Proteases are defined as hydrolytic enzymes acting on peptide bonds, in a process termed proteolysis. The biological significance of proteolysis has driven the evolutionary invention of multiple, extremely diverse classes and families of proteases. Thus, different proteases are known to play key roles in multiple biological processes, including cell cycle progression, differentiation and migration, morphogenesis and tissue remodelling, neuronal outgrowth, haemostasis, wound healing, immunity, angiogenesis and apoptosis (1
). The importance of proteolysis is also apparent in the numerous pathological conditions related to alterations in proteases, including cancer, arthritis, progeria and neurodegenerative and cardiovascular diseases (1–6
). The extensive biological and pathological implications of this large set of proteins with a common biochemical function led to the concept of proteases as a distinct subset of the proteome. Thus, the degradome of an organism was defined as the complete set of proteases in that organism (7
The definition of degradome naturally led to the development of degradomics as a new experimental field which includes all genomic and proteomic approaches for the identification and characterization of proteases that are present in an organism. The completion of multiple genome projects has been instrumental in the advance of degradomics by allowing researchers to extend the degradomes of several species in silico
from known protease sequences. While several computer programs allow the automatic prediction of genes based on similarity, a reliable prediction still requires manual curation by trained researchers (8
). The reasons for this limitation include the difficulty to detect small or dissimilar exons as well as the occurrence of occasional sequencing errors. Indeed, the analysis of a large set of genes is likely to require manual inspection of sequencing traces and cloning and re-sequencing experiments for some of the genes. Additionally, orthology or paralogy assignment of protease genes between human and other animal models also requires the supervision of expert curators. We have used this manual procedure to predict the degradomes of human, mouse, rat, chimpanzee and platypus (9–12
). Furthermore, our continued effort in degradomics has led us to mine the literature and annotate known relationships between protease alterations and hereditary diseases. Since proteases make up promising drug development targets (13–16
) and clinical markers (17–19
), this compilation may prove very useful to researchers in different fields of human pathology. Likewise, this information on diseases of proteolysis represents a useful resource to determine the utility and limitations of diverse animal models to recapitulate certain human diseases.
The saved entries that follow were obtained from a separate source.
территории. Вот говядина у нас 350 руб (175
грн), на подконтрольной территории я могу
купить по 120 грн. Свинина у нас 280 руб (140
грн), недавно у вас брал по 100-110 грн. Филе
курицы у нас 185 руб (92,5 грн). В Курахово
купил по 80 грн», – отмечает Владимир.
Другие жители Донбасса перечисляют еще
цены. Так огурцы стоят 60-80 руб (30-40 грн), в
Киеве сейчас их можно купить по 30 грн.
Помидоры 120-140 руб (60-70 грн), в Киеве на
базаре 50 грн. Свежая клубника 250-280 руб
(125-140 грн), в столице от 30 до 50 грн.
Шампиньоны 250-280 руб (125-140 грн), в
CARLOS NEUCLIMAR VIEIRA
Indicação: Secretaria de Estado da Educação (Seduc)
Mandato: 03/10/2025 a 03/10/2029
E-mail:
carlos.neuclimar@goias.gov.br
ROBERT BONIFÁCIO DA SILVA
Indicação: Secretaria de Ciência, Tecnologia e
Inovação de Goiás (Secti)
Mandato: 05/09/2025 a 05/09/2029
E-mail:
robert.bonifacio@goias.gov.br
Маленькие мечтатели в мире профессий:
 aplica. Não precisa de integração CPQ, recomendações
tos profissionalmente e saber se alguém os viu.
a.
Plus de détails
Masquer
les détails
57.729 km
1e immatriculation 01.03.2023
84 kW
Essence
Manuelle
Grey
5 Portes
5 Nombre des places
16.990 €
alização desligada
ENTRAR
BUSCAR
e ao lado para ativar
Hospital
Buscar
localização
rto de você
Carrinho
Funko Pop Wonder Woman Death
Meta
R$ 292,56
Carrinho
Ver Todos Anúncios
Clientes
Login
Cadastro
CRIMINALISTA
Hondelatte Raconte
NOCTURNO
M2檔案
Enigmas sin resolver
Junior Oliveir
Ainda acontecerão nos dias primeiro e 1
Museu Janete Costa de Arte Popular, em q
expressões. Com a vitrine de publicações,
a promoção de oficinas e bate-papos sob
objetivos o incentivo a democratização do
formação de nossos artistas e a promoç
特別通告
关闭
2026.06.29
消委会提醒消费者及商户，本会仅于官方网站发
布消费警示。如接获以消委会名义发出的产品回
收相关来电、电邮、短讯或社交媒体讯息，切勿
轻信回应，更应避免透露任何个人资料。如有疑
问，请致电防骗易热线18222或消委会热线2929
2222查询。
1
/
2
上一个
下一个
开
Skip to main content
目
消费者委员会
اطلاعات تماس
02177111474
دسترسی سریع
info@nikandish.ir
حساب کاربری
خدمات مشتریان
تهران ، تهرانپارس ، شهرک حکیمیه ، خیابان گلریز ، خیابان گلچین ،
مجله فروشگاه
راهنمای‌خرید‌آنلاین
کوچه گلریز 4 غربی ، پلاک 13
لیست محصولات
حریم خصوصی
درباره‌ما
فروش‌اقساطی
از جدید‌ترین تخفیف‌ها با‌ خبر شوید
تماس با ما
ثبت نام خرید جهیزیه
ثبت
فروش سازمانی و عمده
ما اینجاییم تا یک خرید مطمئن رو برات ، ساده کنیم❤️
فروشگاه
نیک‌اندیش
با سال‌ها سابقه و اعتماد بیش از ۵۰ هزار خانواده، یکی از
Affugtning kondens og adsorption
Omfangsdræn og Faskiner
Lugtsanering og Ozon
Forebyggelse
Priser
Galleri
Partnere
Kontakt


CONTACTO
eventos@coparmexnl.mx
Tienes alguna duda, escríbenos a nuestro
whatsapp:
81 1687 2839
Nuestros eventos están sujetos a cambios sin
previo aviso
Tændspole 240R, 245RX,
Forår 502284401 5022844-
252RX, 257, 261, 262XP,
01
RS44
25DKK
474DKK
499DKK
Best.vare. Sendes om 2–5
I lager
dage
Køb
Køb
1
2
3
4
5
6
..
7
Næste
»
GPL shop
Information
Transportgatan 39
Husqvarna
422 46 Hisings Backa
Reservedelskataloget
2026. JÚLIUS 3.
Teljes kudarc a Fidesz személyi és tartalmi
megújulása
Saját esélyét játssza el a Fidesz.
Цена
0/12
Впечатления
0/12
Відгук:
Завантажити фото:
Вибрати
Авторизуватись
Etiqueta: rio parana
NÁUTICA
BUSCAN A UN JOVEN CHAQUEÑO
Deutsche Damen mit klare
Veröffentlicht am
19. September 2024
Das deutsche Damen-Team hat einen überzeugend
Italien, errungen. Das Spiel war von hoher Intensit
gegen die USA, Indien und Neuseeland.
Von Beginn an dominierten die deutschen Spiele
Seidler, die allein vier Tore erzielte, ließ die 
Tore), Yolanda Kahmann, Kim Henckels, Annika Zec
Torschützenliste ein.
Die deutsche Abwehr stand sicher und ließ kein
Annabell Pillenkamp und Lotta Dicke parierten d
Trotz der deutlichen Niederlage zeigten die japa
Here we report the Degradome database, which contains the results of the manual annotation of every protease gene in the genomes of human, chimpanzee, mouse and rat, along with relationships between protease alterations and hereditary diseases. This database complements existing databases devoted to proteases, by providing a different focus. Namely, the database ProLysED (20
) is devoted to proteases in prokaryotes, whereas our target organisms are mammals. On the other hand, CutDB (21
) focuses on annotation of individual proteolytic events, both actual and predicted, rather than on the proteases themselves. Finally, MEROPS (22
) is a comprehensive and excellent database which relies on large-scale experiments and automatic annotation. However, a number of entries in this database correspond to pseudogenes or sequences derived from retroviral elements which do not code for any functional proteolytic enzyme. By contrast, our Degradome database, while less comprehensive in the number of species, relies on manual annotation and exhaustive curation of genes on an individual basis. In multiple cases, this informatic work is supported by direct cloning and sequencing experiments (23–27
). Furthermore, our emphasis in diseases adds important information on the pathological relevance of some proteases, which is not directly available in other databases.
The Degradome database is aimed at researchers looking for specific information about mammalian proteases and protease families. Additionally, we have incorporated features intended to help non-experienced users who want to learn about the degradome. These features include selected publications and interactive 3D structures that can be displayed and manipulated with Acrobat reader and thus do not need specialized software.